Updated: August 29, 2012 1:43AM
So now the “urgent” matter of pension reform in Illinois won’t happen for at least another month to allow for a study of all school funding in the state. Republican legislative leaders are insisting on the study before they consider backing the Democrats’ controversial plan to shift teacher pension costs from the state to local school districts.
We oppose that shift because it would mean higher property tax bills for Lake County homeowners and businesses. Struggling school districts would have no realistic alternative but to raise taxes to cover pension costs. It’s a shell game to dump the pension crisis on local taxpayers when it’s lawmakers who over decades created this mess.

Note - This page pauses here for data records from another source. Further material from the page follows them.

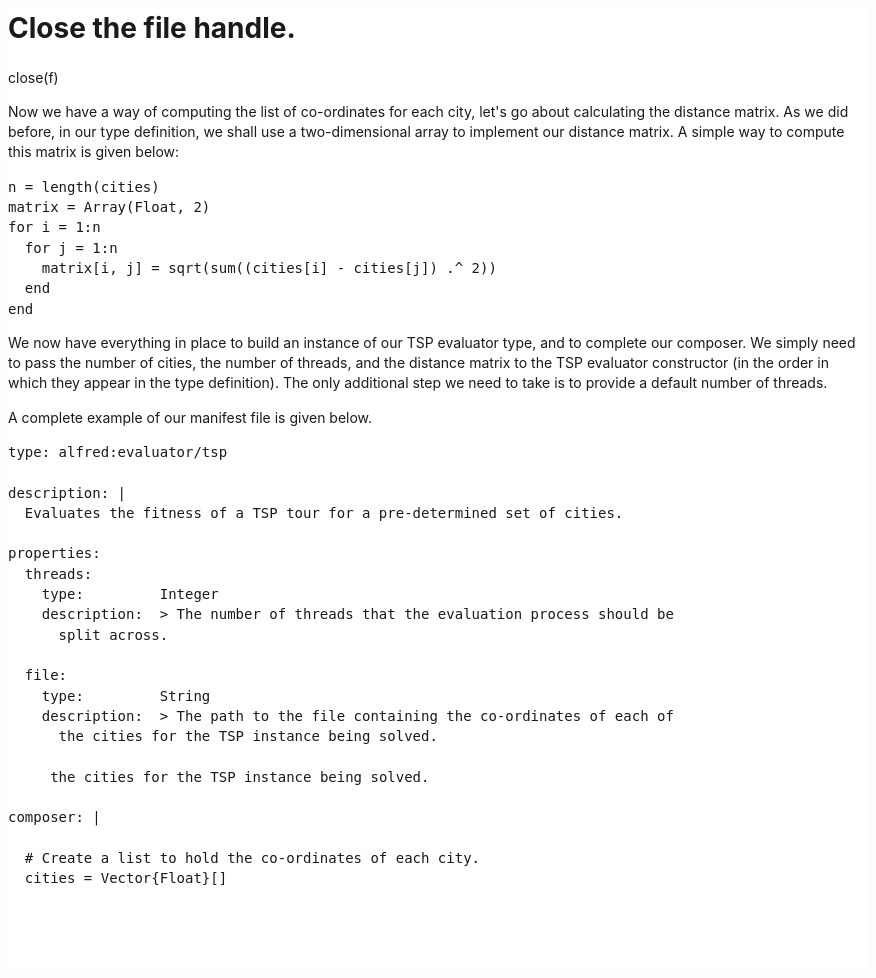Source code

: # Close the file handle.
close(f)
</pre>

Now we have a way of computing the list of co-ordinates for each city,
let's go about calculating the distance matrix. As we did before, in
our type definition, we shall use a two-dimensional array to
implement our distance matrix. A simple way to compute this matrix is
given below:

<pre class="julia">
n = length(cities)
matrix = Array(Float, 2)
for i = 1:n
  for j = 1:n
    matrix[i, j] = sqrt(sum((cities[i] - cities[j]) .^ 2))
  end
end
</pre>

We now have everything in place to build an instance of our TSP
evaluator type, and to complete our composer. We simply need to pass
the number of cities, the number of threads, and the distance matrix
to the TSP evaluator constructor (in the order in which they appear
in the type definition). The only additional step we need to take is
to provide a default number of threads.

A complete example of our manifest file is given below.

<pre class="yaml">
type: alfred:evaluator/tsp

description: |
  Evaluates the fitness of a TSP tour for a pre-determined set of cities.

properties:
  threads:
    type:         Integer
    description:  &gt; The number of threads that the evaluation process should be
      split across.

  file:
    type:         String
    description:  &gt; The path to the file containing the co-ordinates of each of
      the cities for the TSP instance being solved.

     the cities for the TSP instance being solved.

composer: |

  # Create a list to hold the co-ordinates of each city.
  cities = Vector{Float}[] 
  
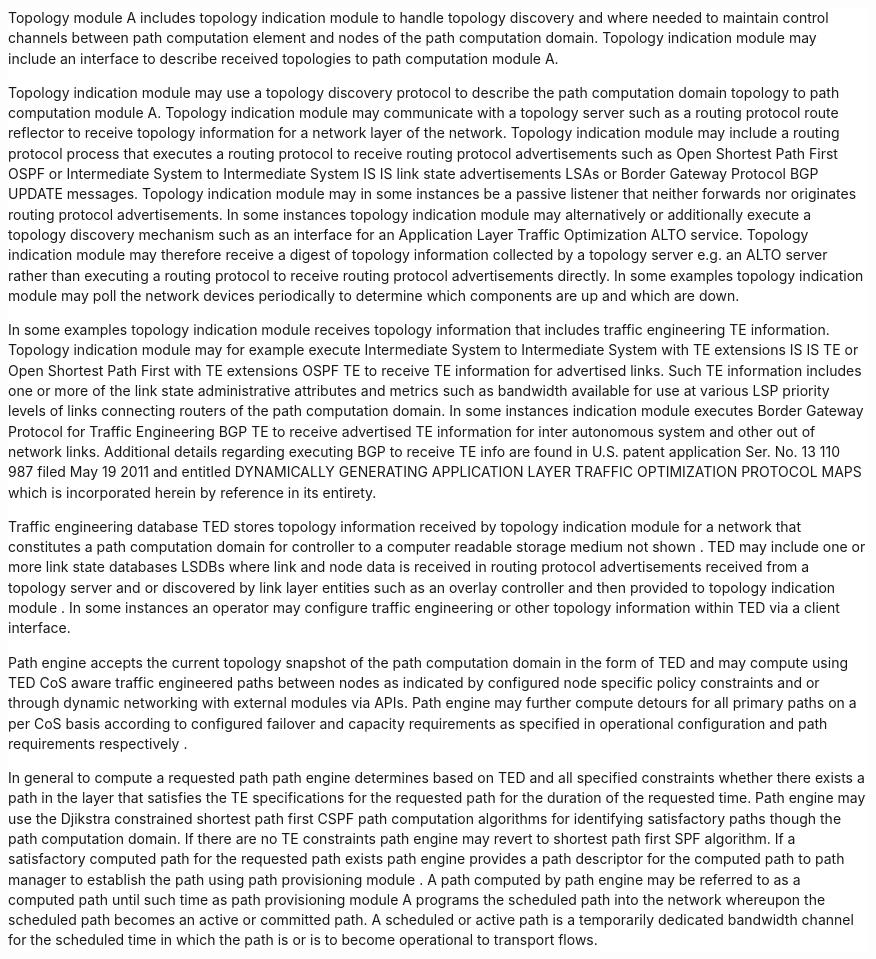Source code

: Topology module A includes topology indication module to handle topology discovery and where needed to maintain control channels between path computation element and nodes of the path computation domain. Topology indication module may include an interface to describe received topologies to path computation module A.

Topology indication module may use a topology discovery protocol to describe the path computation domain topology to path computation module A. Topology indication module may communicate with a topology server such as a routing protocol route reflector to receive topology information for a network layer of the network. Topology indication module may include a routing protocol process that executes a routing protocol to receive routing protocol advertisements such as Open Shortest Path First OSPF or Intermediate System to Intermediate System IS IS link state advertisements LSAs or Border Gateway Protocol BGP UPDATE messages. Topology indication module may in some instances be a passive listener that neither forwards nor originates routing protocol advertisements. In some instances topology indication module may alternatively or additionally execute a topology discovery mechanism such as an interface for an Application Layer Traffic Optimization ALTO service. Topology indication module may therefore receive a digest of topology information collected by a topology server e.g. an ALTO server rather than executing a routing protocol to receive routing protocol advertisements directly. In some examples topology indication module may poll the network devices periodically to determine which components are up and which are down.

In some examples topology indication module receives topology information that includes traffic engineering TE information. Topology indication module may for example execute Intermediate System to Intermediate System with TE extensions IS IS TE or Open Shortest Path First with TE extensions OSPF TE to receive TE information for advertised links. Such TE information includes one or more of the link state administrative attributes and metrics such as bandwidth available for use at various LSP priority levels of links connecting routers of the path computation domain. In some instances indication module executes Border Gateway Protocol for Traffic Engineering BGP TE to receive advertised TE information for inter autonomous system and other out of network links. Additional details regarding executing BGP to receive TE info are found in U.S. patent application Ser. No. 13 110 987 filed May 19 2011 and entitled DYNAMICALLY GENERATING APPLICATION LAYER TRAFFIC OPTIMIZATION PROTOCOL MAPS which is incorporated herein by reference in its entirety.

Traffic engineering database TED stores topology information received by topology indication module for a network that constitutes a path computation domain for controller to a computer readable storage medium not shown . TED may include one or more link state databases LSDBs where link and node data is received in routing protocol advertisements received from a topology server and or discovered by link layer entities such as an overlay controller and then provided to topology indication module . In some instances an operator may configure traffic engineering or other topology information within TED via a client interface.

Path engine accepts the current topology snapshot of the path computation domain in the form of TED and may compute using TED CoS aware traffic engineered paths between nodes as indicated by configured node specific policy constraints and or through dynamic networking with external modules via APIs. Path engine may further compute detours for all primary paths on a per CoS basis according to configured failover and capacity requirements as specified in operational configuration and path requirements respectively .

In general to compute a requested path path engine determines based on TED and all specified constraints whether there exists a path in the layer that satisfies the TE specifications for the requested path for the duration of the requested time. Path engine may use the Djikstra constrained shortest path first CSPF path computation algorithms for identifying satisfactory paths though the path computation domain. If there are no TE constraints path engine may revert to shortest path first SPF algorithm. If a satisfactory computed path for the requested path exists path engine provides a path descriptor for the computed path to path manager to establish the path using path provisioning module . A path computed by path engine may be referred to as a computed path until such time as path provisioning module A programs the scheduled path into the network whereupon the scheduled path becomes an active or committed path. A scheduled or active path is a temporarily dedicated bandwidth channel for the scheduled time in which the path is or is to become operational to transport flows.
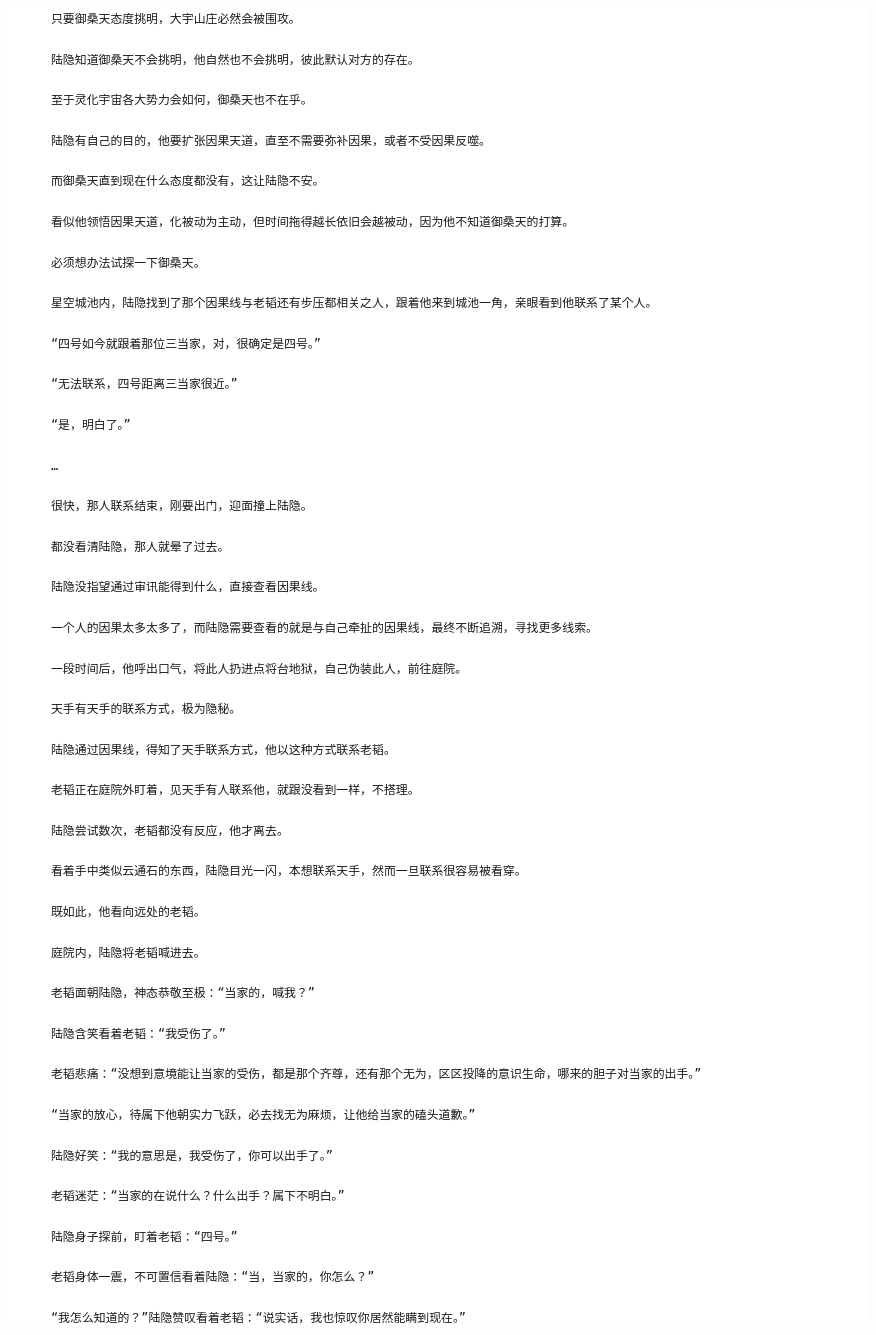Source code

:           只要御桑天态度挑明，大宇山庄必然会被围攻。
      
          陆隐知道御桑天不会挑明，他自然也不会挑明，彼此默认对方的存在。
      
          至于灵化宇宙各大势力会如何，御桑天也不在乎。
      
          陆隐有自己的目的，他要扩张因果天道，直至不需要弥补因果，或者不受因果反噬。
      
          而御桑天直到现在什么态度都没有，这让陆隐不安。
      
          看似他领悟因果天道，化被动为主动，但时间拖得越长依旧会越被动，因为他不知道御桑天的打算。
      
          必须想办法试探一下御桑天。
      
          星空城池内，陆隐找到了那个因果线与老韬还有步压都相关之人，跟着他来到城池一角，亲眼看到他联系了某个人。
      
          “四号如今就跟着那位三当家，对，很确定是四号。”
      
          “无法联系，四号距离三当家很近。”
      
          “是，明白了。”
      
          …
      
          很快，那人联系结束，刚要出门，迎面撞上陆隐。
      
          都没看清陆隐，那人就晕了过去。
      
          陆隐没指望通过审讯能得到什么，直接查看因果线。
      
          一个人的因果太多太多了，而陆隐需要查看的就是与自己牵扯的因果线，最终不断追溯，寻找更多线索。
      
          一段时间后，他呼出口气，将此人扔进点将台地狱，自己伪装此人，前往庭院。
      
          天手有天手的联系方式，极为隐秘。
      
          陆隐通过因果线，得知了天手联系方式，他以这种方式联系老韬。
      
          老韬正在庭院外盯着，见天手有人联系他，就跟没看到一样，不搭理。
      
          陆隐尝试数次，老韬都没有反应，他才离去。
      
          看着手中类似云通石的东西，陆隐目光一闪，本想联系天手，然而一旦联系很容易被看穿。
      
          既如此，他看向远处的老韬。
      
          庭院内，陆隐将老韬喊进去。
      
          老韬面朝陆隐，神态恭敬至极：“当家的，喊我？”
      
          陆隐含笑看着老韬：“我受伤了。”
      
          老韬悲痛：“没想到意境能让当家的受伤，都是那个齐尊，还有那个无为，区区投降的意识生命，哪来的胆子对当家的出手。”
      
          “当家的放心，待属下他朝实力飞跃，必去找无为麻烦，让他给当家的磕头道歉。”
      
          陆隐好笑：“我的意思是，我受伤了，你可以出手了。”
      
          老韬迷茫：“当家的在说什么？什么出手？属下不明白。”
      
          陆隐身子探前，盯着老韬：“四号。”
      
          老韬身体一震，不可置信看着陆隐：“当，当家的，你怎么？”
      
          “我怎么知道的？”陆隐赞叹看着老韬：“说实话，我也惊叹你居然能瞒到现在。”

But with Gov. Pat Quinn, House Speaker Michael Madigan, D-Chicago, and Senate President John Cullerton, D-Chicago, pushing hard for the move, it’s likely to happen — after the Nov. 6 election.
This shifty trio contend that the current system of financing teacher pensions is unfair to Chicago property taxpayers because they pay twice — to the state for suburban/downstate teachers and to the city for Chicago teachers.
Quinn says property tax bills won’t go up with the cost shift, that school districts have enough cash in reserve to absorb the new costs without jacking up their tax levy. We’re not buying it. What happens when those reserve funds run out?
As it turns out, Chicago homeowners have a much lighter property tax burden than suburbanites. Chicago’s 5.4 percent tax rate is at least half that of Lake County townships (8 to 15 percent) because of the city’s large business tax base. Chicago taxpayers now pay $164 a year more than those in the suburbs for teacher pensions. That’s not a lot when you consider how much less a Chicagoan pays in property tax for a similar home.
The Shifty Trio’s plan might be more fair to Chicagoans, but it would be crushing to many Lake County homeowners.